Amit Goldenberg of Beit Avi Hai said of Khoury: “The poet Nidaa Khoury is one of the clearest and most interesting voices in her perspective on the Israeli–Palestinian conflict. Khoury, a champion of the Palestinian struggle, has walked a long path in recent years, and today looks at reality from a fascinating height in all its complexity, seeking to erase boundaries of state and land, and to focus on the individual.”

She is also an active participant in human rights and has participated in over 30 international human rights conferences and literary festivals. These include:
The Conference of Arab Poets in Amsterdam;
The Conference of Human Rights and Solidarity with the Third World in Paris;
The Poetry Festival of Jordan;
The International Poetry Festival of Medellin; The St. Martin Book Fair;
The Napoli Conference on Human Rights.

She also works for The Forty Association, an organization that works towards securing human rights of the unrecognized Arab villages in Israel.

== Areas of interest ==

- New Arabic literature from a comparative perspective – mainly between Palestinian Arab literature and Hebrew Israeli literature, as well as the related area of gender and Orientalism and women and nationalism since Israel's establishment.
- The Israeli-Palestinian conflict from social-literary perspectives. Via the relationships between literature and psychology, Khoury looks at sources of writing and how Palestinian and Israeli artists use the conflict for self- and group definition.
- View of life and the conflict, distinguishing between view of existence based on philosophy of place and talking about concepts of existence and collective; and perception of experience based on philosophy of time, and talking about concepts of experience and the individual.
- Masculine time vs feminine time, as this distinction reflects the paradox of the Israeli who lives in a female period of time after Israel's establishment as a national home, yet his behavior consistent with a male language; and the Palestinian who lives in a male period – that of the pre-state struggle – while his behavior consistent with a female language, all reflecting the depths of the conflict on both sides.
- Khoury developed the "Dimensions of Creativity" model, a psycho-social framework for analyzing the relationship between language and society in conflict zones.
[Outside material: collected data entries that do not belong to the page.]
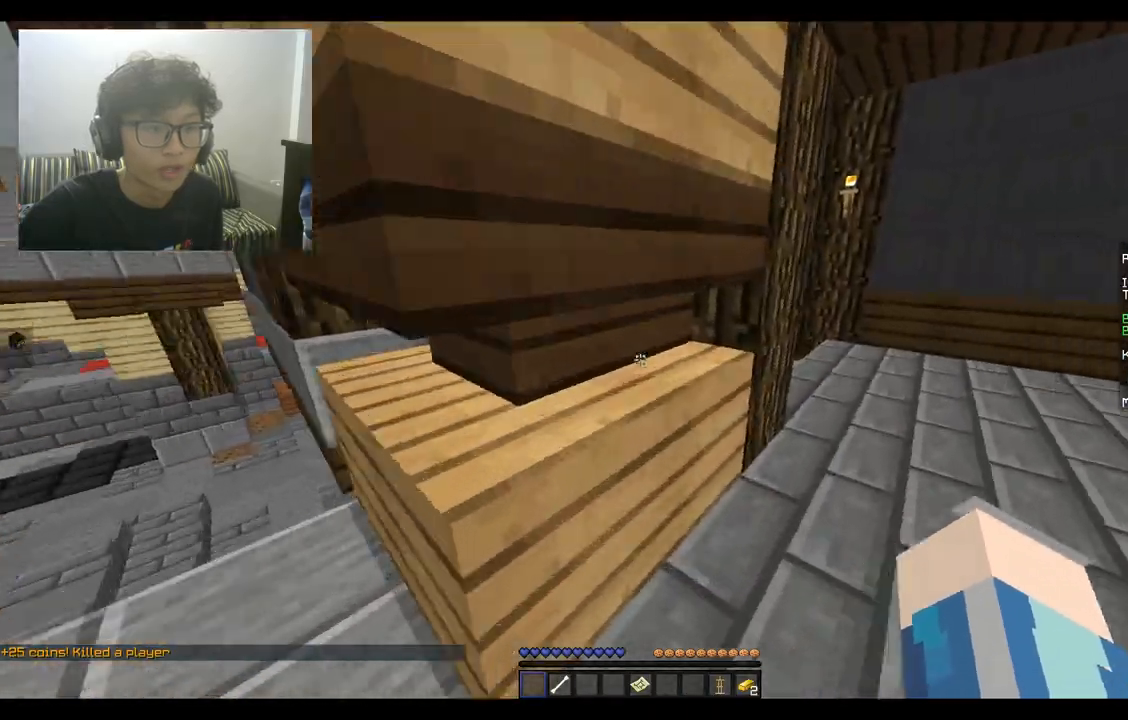
{"keys": ["d", "w"], "mouse": [], "events": [[67, "space", "down"], [433, "space", "up"]]}
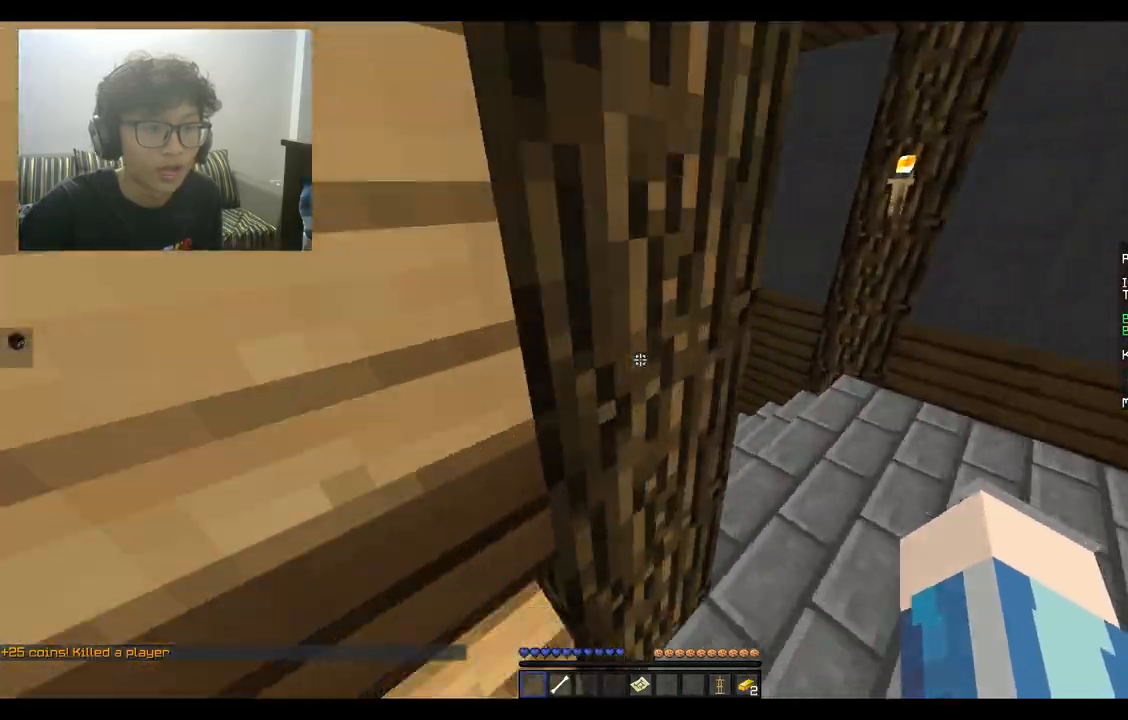
{"keys": ["d", "w"], "mouse": [], "events": [[300, "d", "up"], [367, "d", "down"]]}
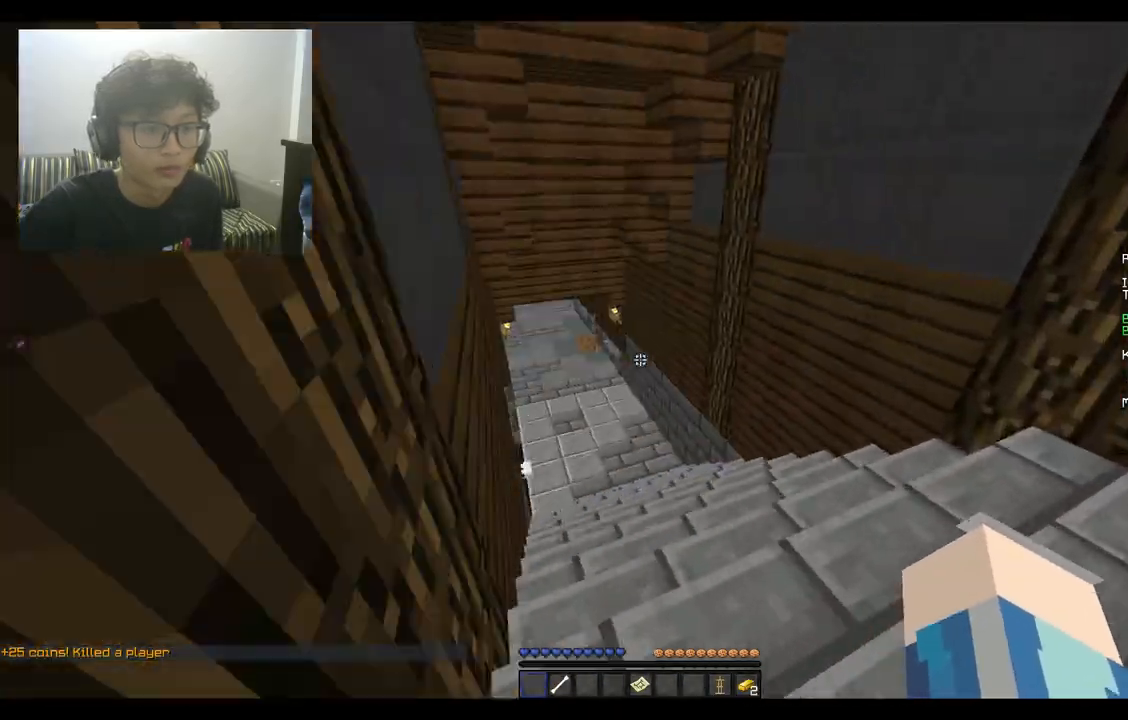
{"keys": ["w"], "mouse": [], "events": [[167, "d", "up"]]}
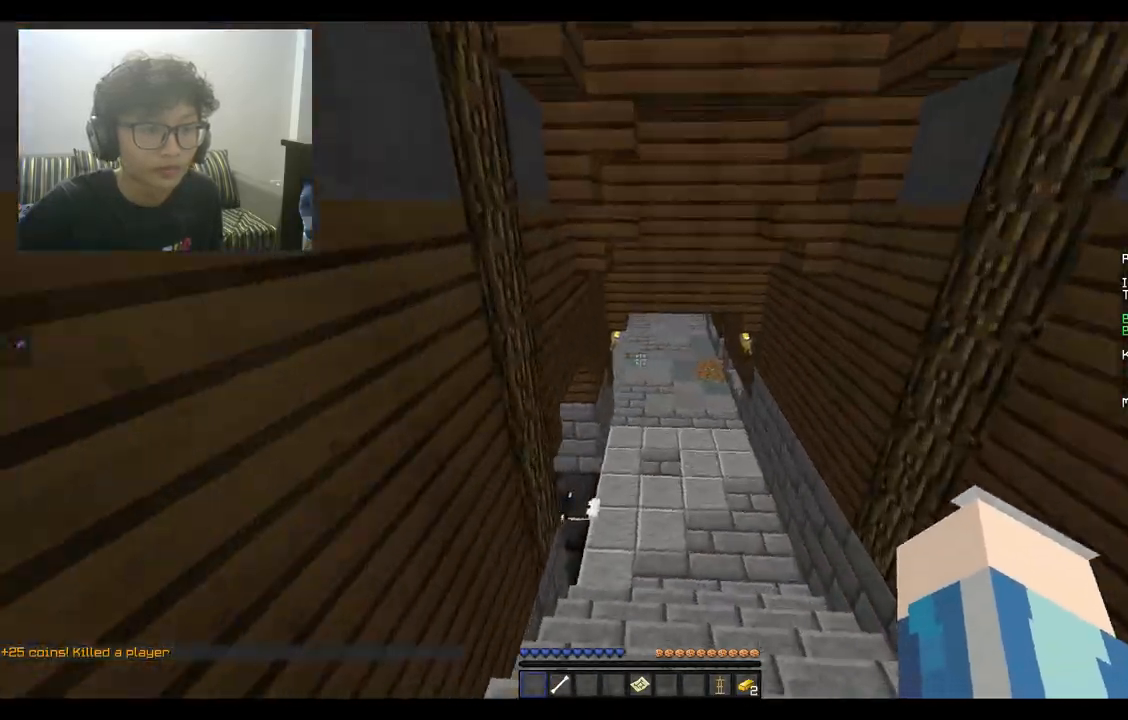
{"keys": ["d", "w"], "mouse": [], "events": [[367, "d", "down"]]}
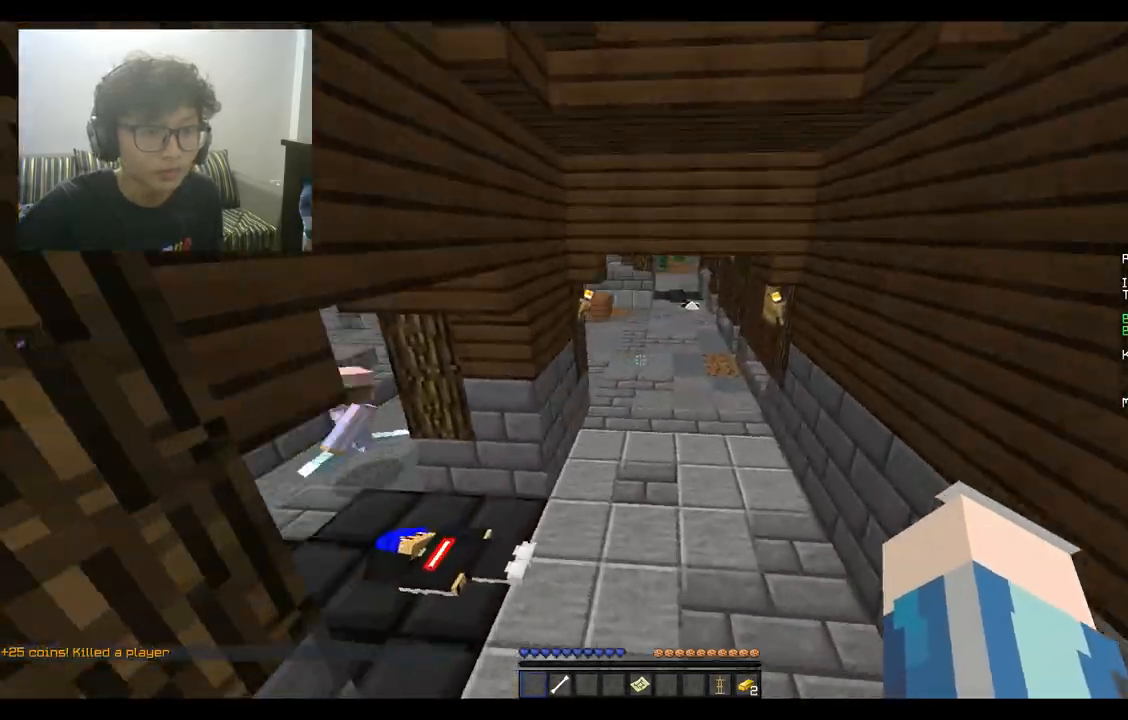
{"keys": ["d", "w"], "mouse": [], "events": []}
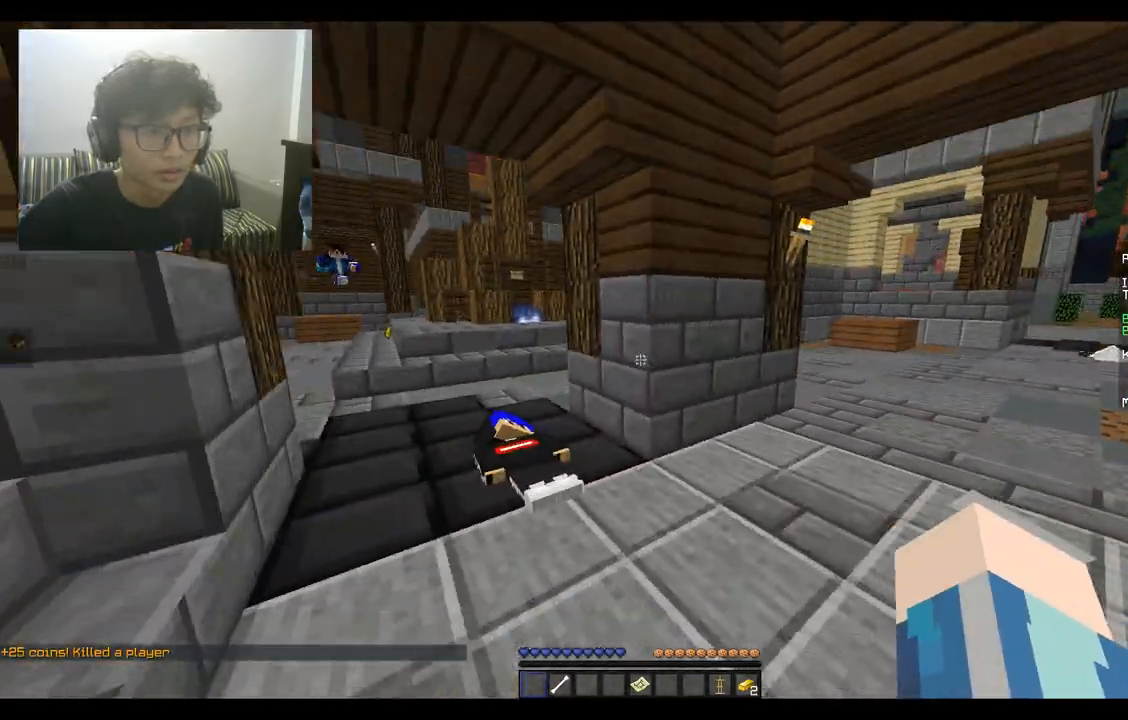
{"keys": ["d", "w"], "mouse": [], "events": [[333, "d", "up"], [500, "d", "down"]]}
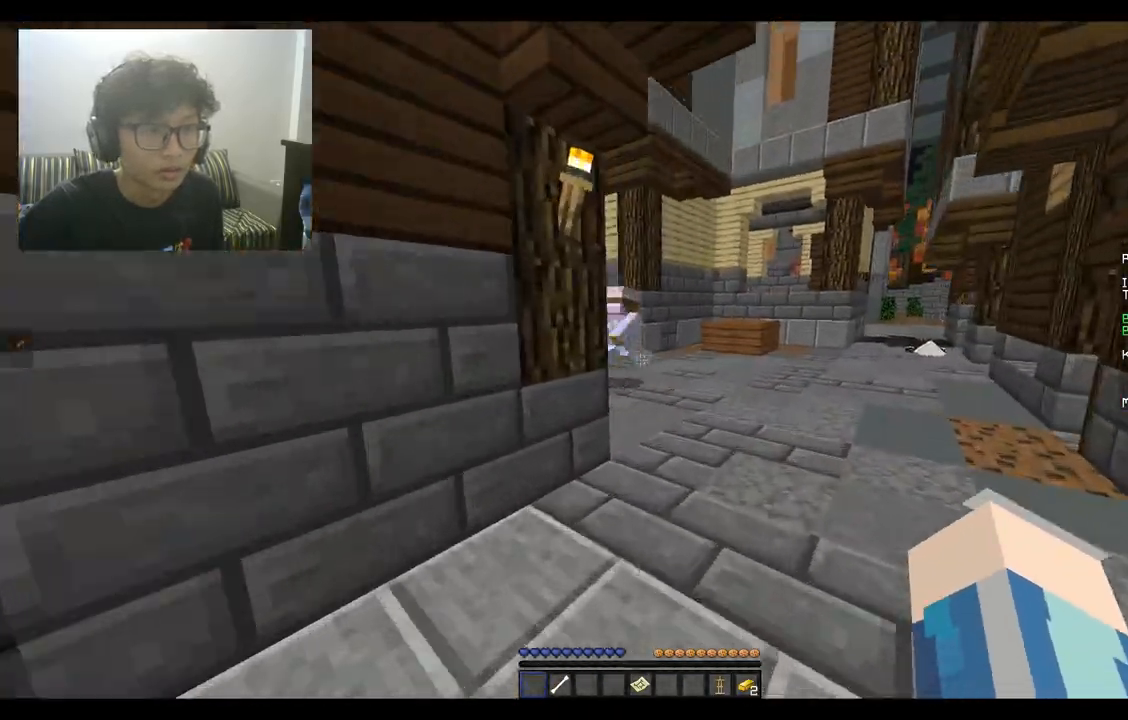
{"keys": ["space", "w"], "mouse": [], "events": [[400, "d", "up"], [400, "mouse_left", "down"], [400, "space", "down"], [500, "mouse_left", "up"]]}
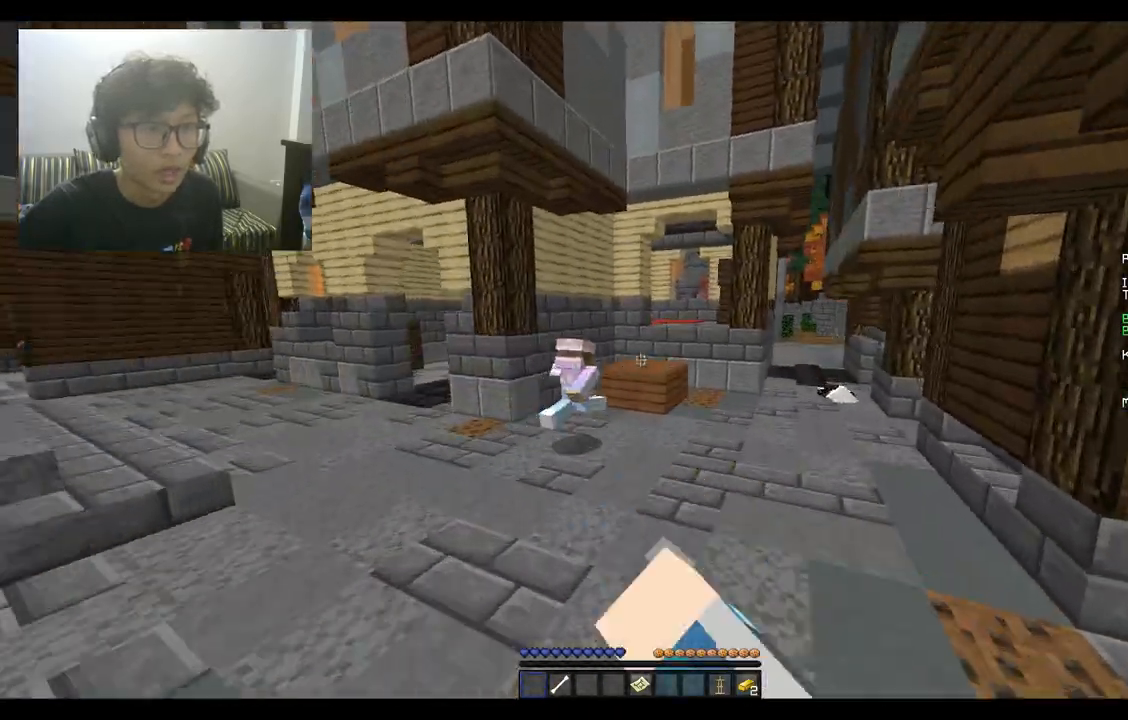
{"keys": ["space", "w"], "mouse": [], "events": [[100, "d", "down"], [300, "d", "up"]]}
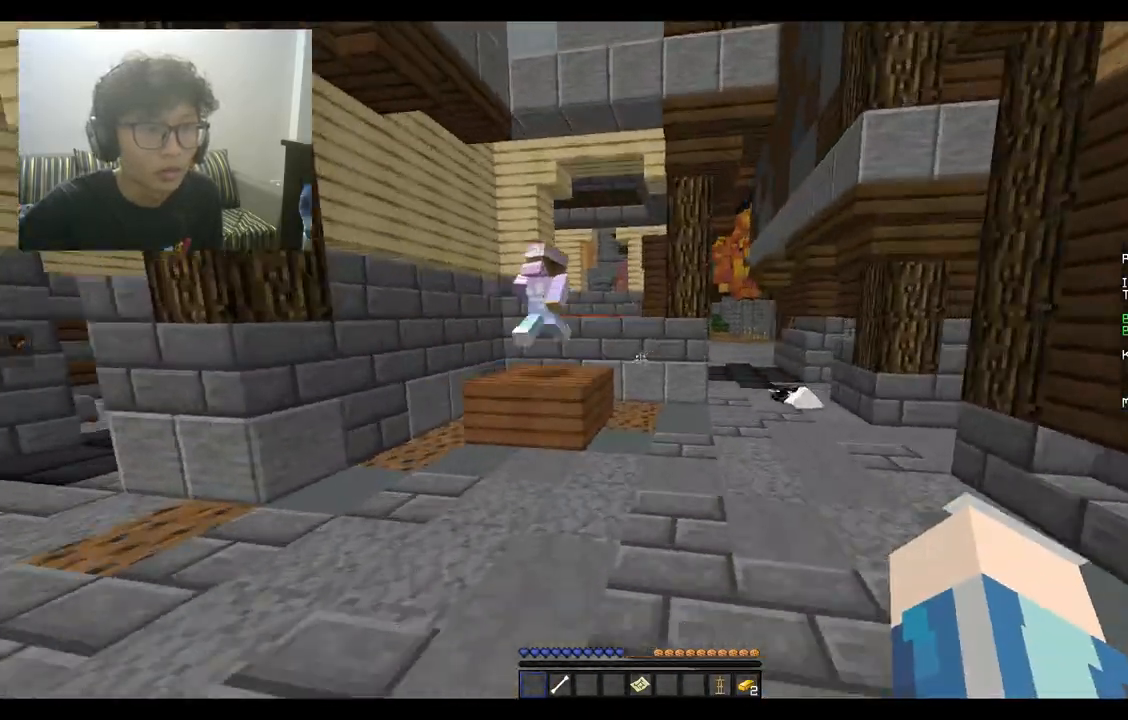
{"keys": ["d", "space", "w"], "mouse": [], "events": [[233, "d", "down"]]}
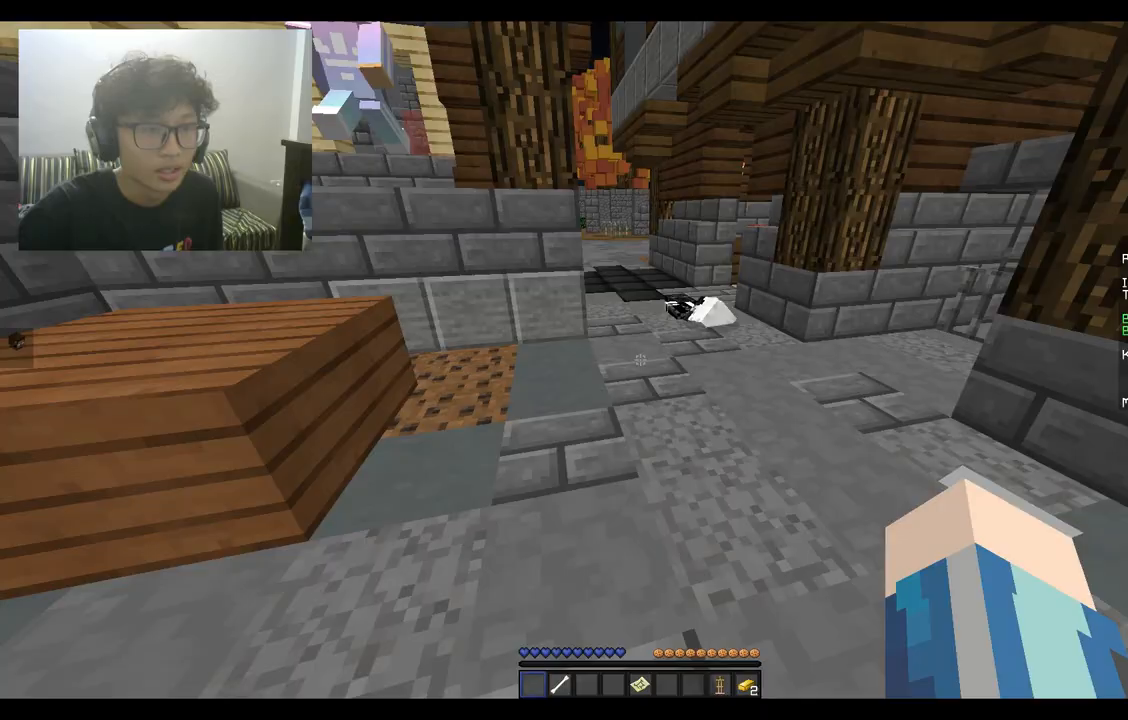
{"keys": ["space", "w"], "mouse": [], "events": [[267, "d", "up"]]}
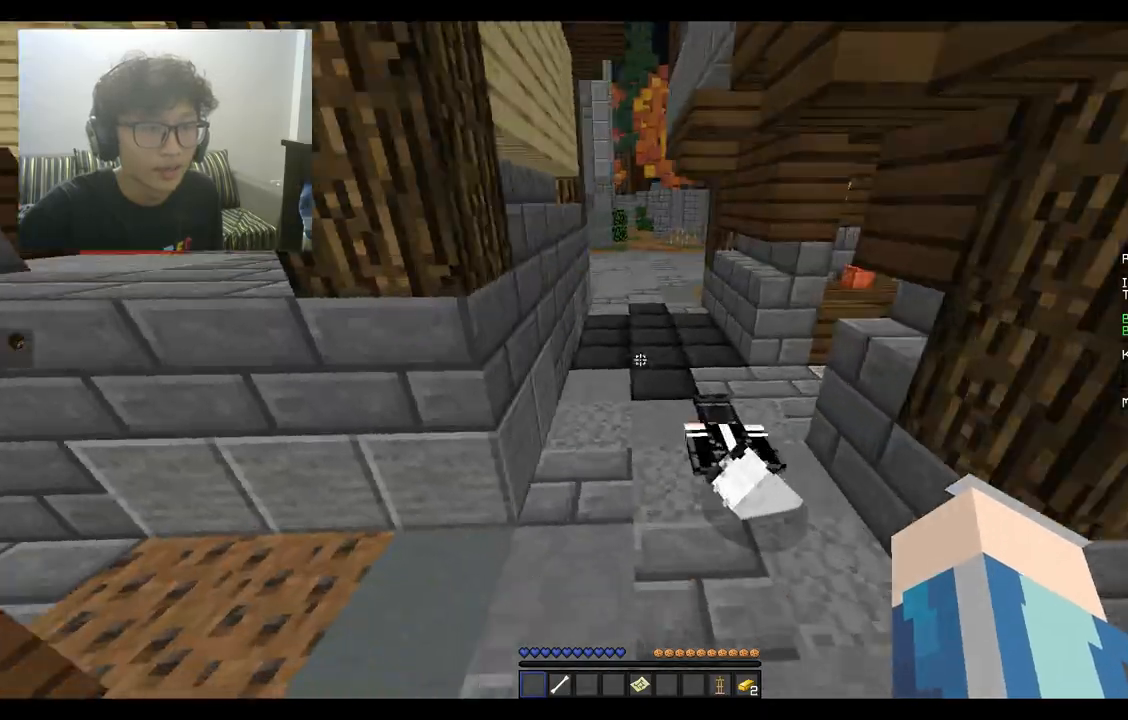
{"keys": ["space", "w"], "mouse": [], "events": [[233, "a", "down"], [433, "a", "up"]]}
The model combines four planes: psychology, creativity, society, and language. Dimensions of Creativity is a psycho-social model that enables examination and analysis combined to a level of development of society, creativity, language, and the link between structure of language and structure of society.
- The national-political divide. In addition to the historic and geopolitical divide in Palestinian literature, Khoury proposes a new divide, the national-political divide, which rests on the political-national event and concept, and is derived from the extent of effect and how the national-political event shapes reality in general and literature in particular.
- Workshops on developing creativity and creative writing. Khoury conducts workshops for undergraduate students in Hebrew and Arabic; and advanced workshops for Master’s students.
- Conflict Resolution Program – Multiculturalism engages Khoury, and developed a course titled Multicultural Mediation Using the Narrative Approach, co-taught with attorney Yoni Naftali.

== Editing ==
Science editing: Toward Hybrid Poetics: Post-colonial Arabic Literature, Western Modernism Sadak M. Gohar, from English: Oren Mokèd, The Use of Modernist Traditions in Arabic Poetry: A Cultural Look Outward, MiKan [“from here”] 11, 2012.

== Translating ==
Khoury has translated Chamutal Bar-Yosef’s poetry from Hebrew to Arabic: Chamutal Bar-Yoseph_Lieu douloureux _Poèmes, Traduits de l’hébreu en Français par Colette Salem en Arabe par Naïm Araidi, Nidaa Khoury et Mahmoud Abassi Éditions Caractères 2012, composé en Arial et Garamond, a été achevé d’imprimer en- 2013, Imprimé en France (published in France in 2013).